# Input material:
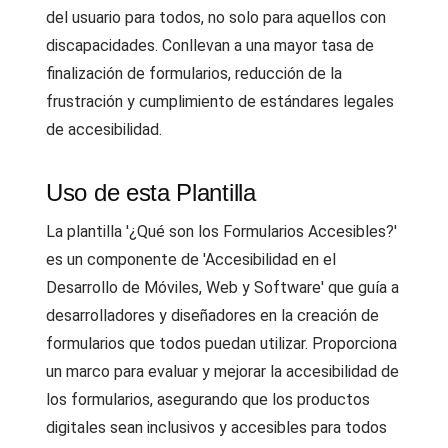
del usuario para todos, no solo para aquellos con
discapacidades. Conllevan a una mayor tasa de
finalización de formularios, reducción de la
frustración y cumplimiento de estándares legales
de accesibilidad.
Uso de esta Plantilla
La plantilla '¿Qué son los Formularios Accesibles?'
es un componente de 'Accesibilidad en el
Desarrollo de Móviles, Web y Software' que guía a
desarrolladores y diseñadores en la creación de
formularios que todos puedan utilizar. Proporciona
un marco para evaluar y mejorar la accesibilidad de
los formularios, asegurando que los productos
digitales sean inclusivos y accesibles para todos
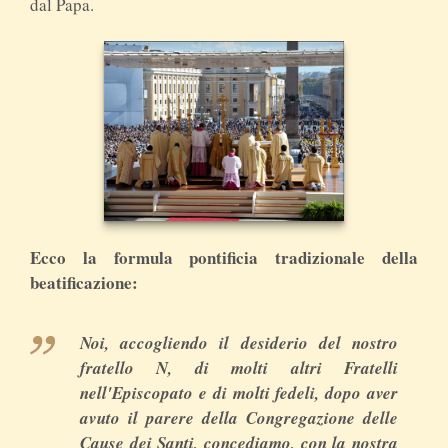
dal Papa.
Ecco la formula pontificia tradizionale della
beatificazione:
Noi, accogliendo il desiderio del nostro
fratello N, di molti altri Fratelli
nell'Episcopato e di molti fedeli, dopo aver
avuto il parere della Congregazione delle
Cause dei Santi, concediamo, con la nostra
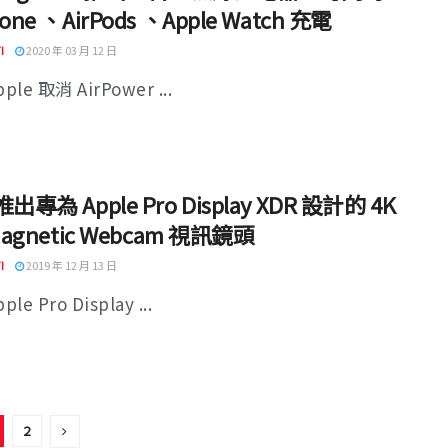
one 、AirPods 、Apple Watch 充電
I
2020 年 03 月 12 日
ple 取消 AirPower ...
出專為 Apple Pro Display XDR 設計的 4K
Magnetic Webcam 視訊鏡頭
I
2019 年 12 月 13 日
le Pro Display ...
2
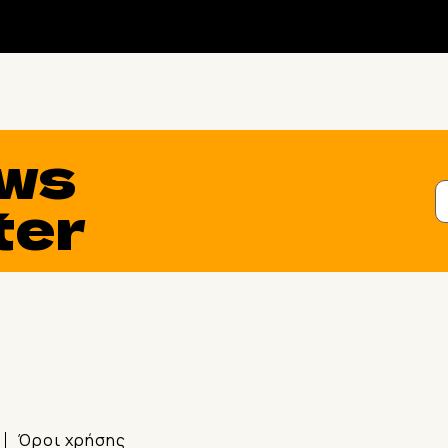
ws
ter
Όροι χρήσης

# Exercise requirements:
Can you write out all the rows above again with "desarrolladores" switched to "programadores" and nothing else changed, leaving the pictures out?

# Exercise result:
del usuario para todos, no solo para aquellos con
discapacidades. Conllevan a una mayor tasa de
finalización de formularios, reducción de la
frustración y cumplimiento de estándares legales
de accesibilidad.
Uso de esta Plantilla
La plantilla '¿Qué son los Formularios Accesibles?'
es un componente de 'Accesibilidad en el
Desarrollo de Móviles, Web y Software' que guía a
programadores y diseñadores en la creación de
formularios que todos puedan utilizar. Proporciona
un marco para evaluar y mejorar la accesibilidad de
los formularios, asegurando que los productos
digitales sean inclusivos y accesibles para todos
dal Papa.
Ecco la formula pontificia tradizionale della
beatificazione:
Noi, accogliendo il desiderio del nostro
fratello N, di molti altri Fratelli
nell'Episcopato e di molti fedeli, dopo aver
avuto il parere della Congregazione delle
Cause dei Santi, concediamo, con la nostra
one 、AirPods 、Apple Watch 充電
I
2020 年 03 月 12 日
ple 取消 AirPower ...
出專為 Apple Pro Display XDR 設計的 4K
Magnetic Webcam 視訊鏡頭
I
2019 年 12 月 13 日
le Pro Display ...
2
ws
ter
Όροι χρήσης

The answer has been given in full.